◆ **What the task requires**: Retype all the entries word for word, but omit the pictures.

◆ **Text-based design files**:

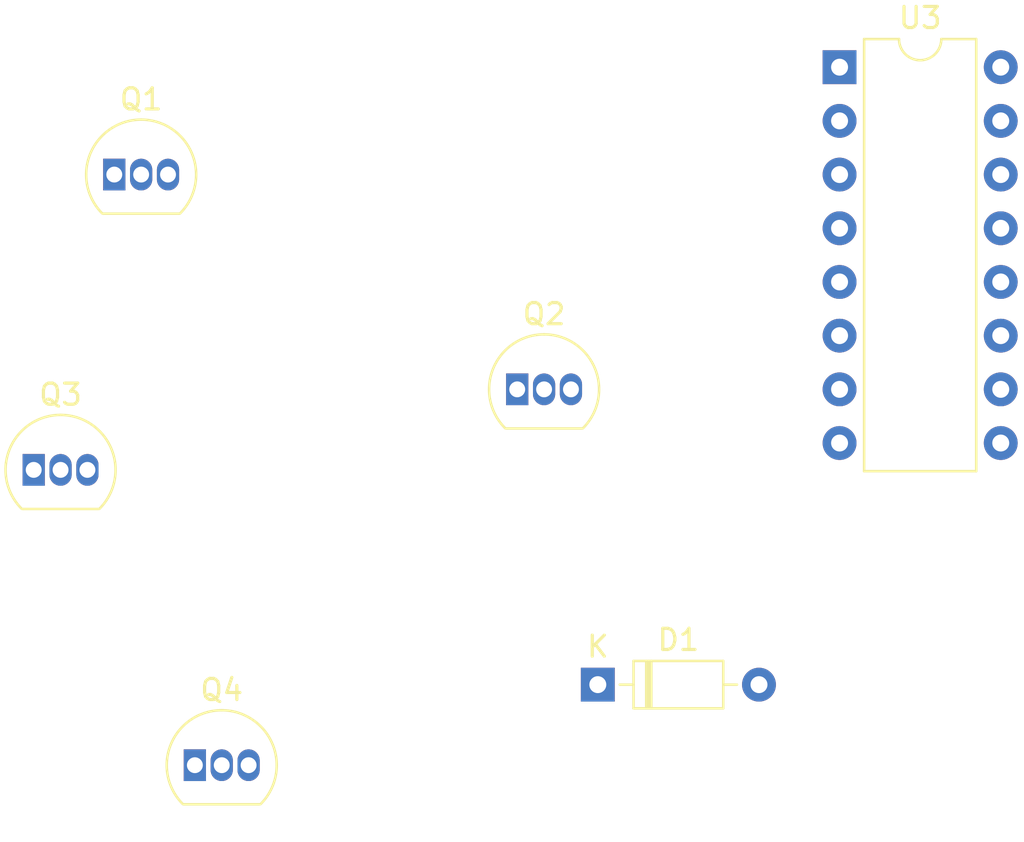
<source format=kicad_pcb>
(kicad_pcb (version 20221018) (generator pcbnew)

  (general
    (thickness 1.6)
  )

  (paper "A4")
  (layers
    (0 "F.Cu" signal)
    (31 "B.Cu" signal)
    (32 "B.Adhes" user "B.Adhesive")
    (33 "F.Adhes" user "F.Adhesive")
    (34 "B.Paste" user)
    (35 "F.Paste" user)
    (36 "B.SilkS" user "B.Silkscreen")
    (37 "F.SilkS" user "F.Silkscreen")
    (38 "B.Mask" user)
    (39 "F.Mask" user)
    (40 "Dwgs.User" user "User.Drawings")
    (41 "Cmts.User" user "User.Comments")
    (42 "Eco1.User" user "User.Eco1")
    (43 "Eco2.User" user "User.Eco2")
    (44 "Edge.Cuts" user)
    (45 "Margin" user)
    (46 "B.CrtYd" user "B.Courtyard")
    (47 "F.CrtYd" user "F.Courtyard")
    (48 "B.Fab" user)
    (49 "F.Fab" user)
    (50 "User.1" user)
    (51 "User.2" user)
    (52 "User.3" user)
    (53 "User.4" user)
    (54 "User.5" user)
    (55 "User.6" user)
    (56 "User.7" user)
    (57 "User.8" user)
    (58 "User.9" user)
  )

  (setup
    (pad_to_mask_clearance 0)
    (pcbplotparams
      (layerselection 0x00010fc_ffffffff)
      (plot_on_all_layers_selection 0x0000000_00000000)
      (disableapertmacros false)
      (usegerberextensions false)
      (usegerberattributes true)
      (usegerberadvancedattributes true)
      (creategerberjobfile true)
      (dashed_line_dash_ratio 12.000000)
      (dashed_line_gap_ratio 3.000000)
      (svgprecision 4)
      (plotframeref false)
      (viasonmask false)
      (mode 1)
      (useauxorigin false)
      (hpglpennumber 1)
      (hpglpenspeed 20)
      (hpglpendiameter 15.000000)
      (dxfpolygonmode true)
      (dxfimperialunits true)
      (dxfusepcbnewfont true)
      (psnegative false)
      (psa4output false)
      (plotreference true)
      (plotvalue true)
      (plotinvisibletext false)
      (sketchpadsonfab false)
      (subtractmaskfromsilk false)
      (outputformat 1)
      (mirror false)
      (drillshape 1)
      (scaleselection 1)
      (outputdirectory "")
    )
  )

  (net 0 "")
  (net 1 "Net-(D1-K)")
  (net 2 "Net-(D1-A)")
  (net 3 "Net-(Q1-B)")
  (net 4 "Net-(Q1-E)")
  (net 5 "Net-(Q2-C)")
  (net 6 "Net-(Q2-E)")
  (net 7 "Net-(Q3-E)")
  (net 8 "Net-(D2-A1)")
  (net 9 "Net-(Q4-S)")
  (net 10 "GNDD")
  (net 11 "Net-(R19-Pad2)")
  (net 12 "Net-(R20-Pad2)")
  (net 13 "Net-(C17-Pad2)")
  (net 14 "Net-(U3E-VEE)")
  (net 15 "unconnected-(U3-Pad9)")
  (net 16 "Net-(J3-In)")
  (net 17 "Net-(J4-In)")

  (footprint "Diode_THT:D_DO-35_SOD27_P7.62mm_Horizontal" (layer "F.Cu") (at 129.54 101.6))

  (footprint "Package_TO_SOT_THT:TO-92_Inline" (layer "F.Cu") (at 125.73 87.63))

  (footprint "Package_TO_SOT_THT:TO-92_Inline" (layer "F.Cu") (at 110.49 105.41))

  (footprint "Package_TO_SOT_THT:TO-92_Inline" (layer "F.Cu") (at 106.68 77.47))

  (footprint "Package_TO_SOT_THT:TO-92_Inline" (layer "F.Cu") (at 102.87 91.44))

  (footprint "Package_DIP:DIP-16_W7.62mm" (layer "F.Cu") (at 140.97 72.39))

)

</source>
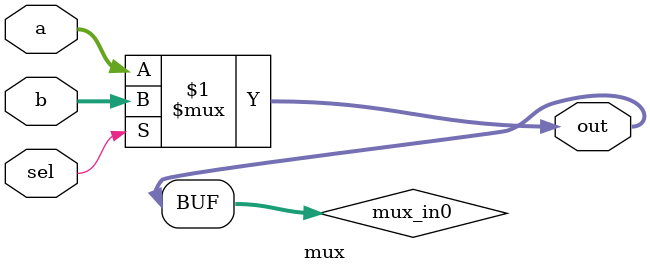
<source format=v>
module mux( 
input [4:0] a, b,
input sel,
output [4:0] out );
// When sel=0, assign a to out. 
// When sel=1, assign b to out.
// Each output is sel is not an output.
wire [4:0] mux_in0;
assign mux_in0 = sel? b : a;
assign out = mux_in0;
endmodule

</source>
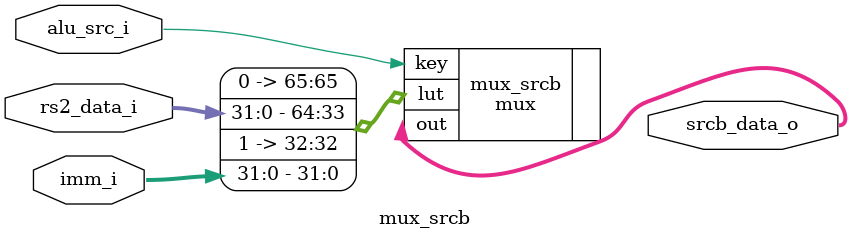
<source format=v>
module mux_srcb(
	// from ctrl_unit
	input wire alu_src_i,
	// from regs
	input wire[31:0] rs2_data_i,
	// from extend
	input wire[31:0] imm_i,
	// to alu
	output wire[31:0] srcb_data_o
);
	mux #(
		.NR_KEY(2),
		.KEY_LEN(1),
		.DATA_LEN(32)
	) mux_srcb (
		.out(srcb_data_o),
		.key(alu_src_i),
		.lut({
			1'b0, rs2_data_i,
			1'b1, imm_i
		})
	);
endmodule

</source>
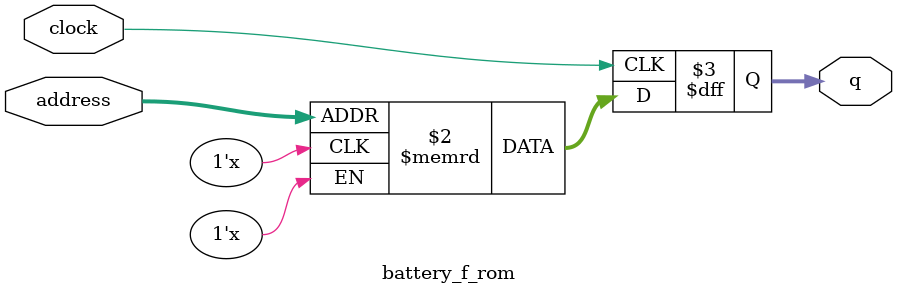
<source format=sv>
module battery_f_rom (
	input logic clock,
	input logic [10:0] address,
	output logic [3:0] q
);

logic [3:0] memory [0:1363] /* synthesis ram_init_file = "./battery_f/battery_f.mif" */;

always_ff @ (posedge clock) begin
	q <= memory[address];
end

endmodule

</source>
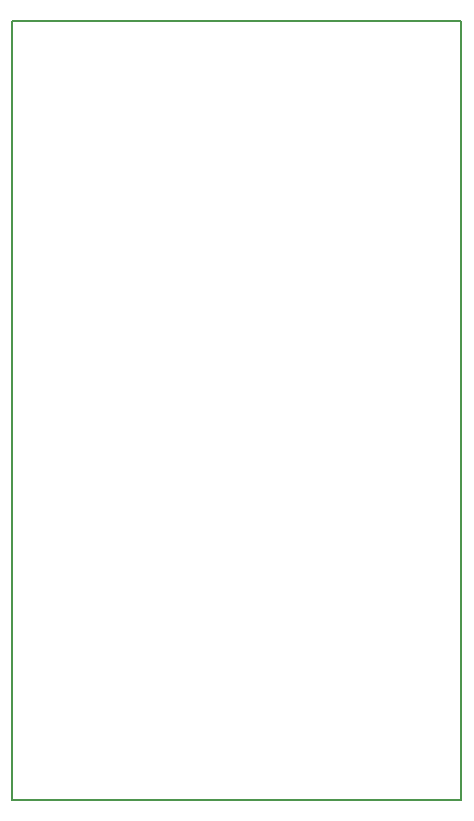
<source format=gm1>
G04 #@! TF.GenerationSoftware,KiCad,Pcbnew,(5.0.2)-1*
G04 #@! TF.CreationDate,2019-04-03T17:46:42+02:00*
G04 #@! TF.ProjectId,Corona_tubeBoard,436f726f-6e61-45f7-9475-6265426f6172,1*
G04 #@! TF.SameCoordinates,Original*
G04 #@! TF.FileFunction,Profile,NP*
%FSLAX46Y46*%
G04 Gerber Fmt 4.6, Leading zero omitted, Abs format (unit mm)*
G04 Created by KiCad (PCBNEW (5.0.2)-1) date 3-4-2019 17:46:42*
%MOMM*%
%LPD*%
G01*
G04 APERTURE LIST*
%ADD10C,0.200000*%
G04 APERTURE END LIST*
D10*
X0Y-66000000D02*
X38000000Y-66000000D01*
X38000000Y0D02*
X38000000Y-66000000D01*
X0Y-66000000D02*
X0Y0D01*
X0Y0D02*
X38000000Y0D01*
M02*

</source>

◆ **Task response**:
<source format=kicad_pcb>
(kicad_pcb (version 20221018) (generator pcbnew)

  (general
    (thickness 1.6)
  )

  (paper "A4")
  (layers
    (0 "F.Cu" signal)
    (31 "B.Cu" signal)
    (32 "B.Adhes" user "B.Adhesive")
    (33 "F.Adhes" user "F.Adhesive")
    (34 "B.Paste" user)
    (35 "F.Paste" user)
    (36 "B.SilkS" user "B.Silkscreen")
    (37 "F.SilkS" user "F.Silkscreen")
    (38 "B.Mask" user)
    (39 "F.Mask" user)
    (40 "Dwgs.User" user "User.Drawings")
    (41 "Cmts.User" user "User.Comments")
    (42 "Eco1.User" user "User.Eco1")
    (43 "Eco2.User" user "User.Eco2")
    (44 "Edge.Cuts" user)
    (45 "Margin" user)
    (46 "B.CrtYd" user "B.Courtyard")
    (47 "F.CrtYd" user "F.Courtyard")
    (48 "B.Fab" user)
    (49 "F.Fab" user)
    (50 "User.1" user)
    (51 "User.2" user)
    (52 "User.3" user)
    (53 "User.4" user)
    (54 "User.5" user)
    (55 "User.6" user)
    (56 "User.7" user)
    (57 "User.8" user)
    (58 "User.9" user)
  )

  (setup
    (pad_to_mask_clearance 0)
    (pcbplotparams
      (layerselection 0x00010fc_ffffffff)
      (plot_on_all_layers_selection 0x0000000_00000000)
      (disableapertmacros false)
      (usegerberextensions false)
      (usegerberattributes true)
      (usegerberadvancedattributes true)
      (creategerberjobfile true)
      (dashed_line_dash_ratio 12.000000)
      (dashed_line_gap_ratio 3.000000)
      (svgprecision 4)
      (plotframeref false)
      (viasonmask false)
      (mode 1)
      (useauxorigin false)
      (hpglpennumber 1)
      (hpglpenspeed 20)
      (hpglpendiameter 15.000000)
      (dxfpolygonmode true)
      (dxfimperialunits true)
      (dxfusepcbnewfont true)
      (psnegative false)
      (psa4output false)
      (plotreference true)
      (plotvalue true)
      (plotinvisibletext false)
      (sketchpadsonfab false)
      (subtractmaskfromsilk false)
      (outputformat 1)
      (mirror false)
      (drillshape 1)
      (scaleselection 1)
      (outputdirectory "")
    )
  )

  (net 0 "")
  (net 1 "Net-(D1-K)")
  (net 2 "Net-(D1-A)")
  (net 3 "Net-(Q1-B)")
  (net 4 "Net-(Q1-E)")
  (net 5 "Net-(Q2-C)")
  (net 6 "Net-(Q2-E)")
  (net 7 "Net-(Q3-E)")
  (net 8 "Net-(D2-A1)")
  (net 9 "Net-(Q4-S)")
  (net 10 "GNDD")
  (net 11 "Net-(R19-Pad2)")
  (net 12 "Net-(R20-Pad2)")
  (net 13 "Net-(C17-Pad2)")
  (net 14 "Net-(U3E-VEE)")
  (net 15 "unconnected-(U3-Pad9)")
  (net 16 "Net-(J3-In)")
  (net 17 "Net-(J4-In)")

  (footprint "Diode_THT:D_DO-35_SOD27_P7.62mm_Horizontal" (layer "F.Cu") (at 129.54 101.6))

  (footprint "Package_TO_SOT_THT:TO-92_Inline" (layer "F.Cu") (at 125.73 87.63))

  (footprint "Package_TO_SOT_THT:TO-92_Inline" (layer "F.Cu") (at 110.49 105.41))

  (footprint "Package_TO_SOT_THT:TO-92_Inline" (layer "F.Cu") (at 106.68 77.47))

  (footprint "Package_TO_SOT_THT:TO-92_Inline" (layer "F.Cu") (at 102.87 91.44))

  (footprint "Package_DIP:DIP-16_W7.62mm" (layer "F.Cu") (at 140.97 72.39))

)

</source>
<source format=v>
module mux( 
input [4:0] a, b,
input sel,
output [4:0] out );
// When sel=0, assign a to out. 
// When sel=1, assign b to out.
// Each output is sel is not an output.
wire [4:0] mux_in0;
assign mux_in0 = sel? b : a;
assign out = mux_in0;
endmodule

</source>
<source format=v>
module mux_srcb(
	// from ctrl_unit
	input wire alu_src_i,
	// from regs
	input wire[31:0] rs2_data_i,
	// from extend
	input wire[31:0] imm_i,
	// to alu
	output wire[31:0] srcb_data_o
);
	mux #(
		.NR_KEY(2),
		.KEY_LEN(1),
		.DATA_LEN(32)
	) mux_srcb (
		.out(srcb_data_o),
		.key(alu_src_i),
		.lut({
			1'b0, rs2_data_i,
			1'b1, imm_i
		})
	);
endmodule

</source>
<source format=sv>
module battery_f_rom (
	input logic clock,
	input logic [10:0] address,
	output logic [3:0] q
);

logic [3:0] memory [0:1363] /* synthesis ram_init_file = "./battery_f/battery_f.mif" */;

always_ff @ (posedge clock) begin
	q <= memory[address];
end

endmodule

</source>
<source format=gm1>
G04 #@! TF.GenerationSoftware,KiCad,Pcbnew,(5.0.2)-1*
G04 #@! TF.CreationDate,2019-04-03T17:46:42+02:00*
G04 #@! TF.ProjectId,Corona_tubeBoard,436f726f-6e61-45f7-9475-6265426f6172,1*
G04 #@! TF.SameCoordinates,Original*
G04 #@! TF.FileFunction,Profile,NP*
%FSLAX46Y46*%
G04 Gerber Fmt 4.6, Leading zero omitted, Abs format (unit mm)*
G04 Created by KiCad (PCBNEW (5.0.2)-1) date 3-4-2019 17:46:42*
%MOMM*%
%LPD*%
G01*
G04 APERTURE LIST*
%ADD10C,0.200000*%
G04 APERTURE END LIST*
D10*
X0Y-66000000D02*
X38000000Y-66000000D01*
X38000000Y0D02*
X38000000Y-66000000D01*
X0Y-66000000D02*
X0Y0D01*
X0Y0D02*
X38000000Y0D01*
M02*

</source>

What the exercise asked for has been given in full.